Saved entries:
/---
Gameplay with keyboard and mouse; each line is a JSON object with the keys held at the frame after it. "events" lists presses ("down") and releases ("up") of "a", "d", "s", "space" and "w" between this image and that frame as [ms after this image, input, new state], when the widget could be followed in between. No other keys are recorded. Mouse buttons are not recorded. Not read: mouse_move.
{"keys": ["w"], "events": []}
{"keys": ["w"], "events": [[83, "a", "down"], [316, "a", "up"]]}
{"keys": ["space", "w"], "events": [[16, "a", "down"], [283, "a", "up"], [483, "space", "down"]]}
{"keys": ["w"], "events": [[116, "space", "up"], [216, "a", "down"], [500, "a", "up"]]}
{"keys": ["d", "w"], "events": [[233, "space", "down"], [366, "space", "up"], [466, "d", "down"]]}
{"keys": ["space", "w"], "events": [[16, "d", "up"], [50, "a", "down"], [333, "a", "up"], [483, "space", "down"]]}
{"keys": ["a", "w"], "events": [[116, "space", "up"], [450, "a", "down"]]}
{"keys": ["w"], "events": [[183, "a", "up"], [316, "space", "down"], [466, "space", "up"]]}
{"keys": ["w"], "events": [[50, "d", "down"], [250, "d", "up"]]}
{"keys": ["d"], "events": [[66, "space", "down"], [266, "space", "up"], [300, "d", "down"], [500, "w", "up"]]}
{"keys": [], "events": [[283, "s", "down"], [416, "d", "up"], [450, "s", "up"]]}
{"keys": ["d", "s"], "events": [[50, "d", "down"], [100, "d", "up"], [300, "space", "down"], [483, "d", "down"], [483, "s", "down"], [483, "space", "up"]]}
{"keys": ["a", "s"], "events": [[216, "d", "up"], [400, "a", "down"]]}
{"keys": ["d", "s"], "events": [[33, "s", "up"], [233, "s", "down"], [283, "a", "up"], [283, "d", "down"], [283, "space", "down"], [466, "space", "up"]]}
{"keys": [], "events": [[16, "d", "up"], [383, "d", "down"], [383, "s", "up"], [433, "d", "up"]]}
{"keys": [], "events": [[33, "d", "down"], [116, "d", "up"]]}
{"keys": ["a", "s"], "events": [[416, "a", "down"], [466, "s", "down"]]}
\---
## Task details
Supply the number of lines above that contain the word "space", and nothing else.

## Exercise output
10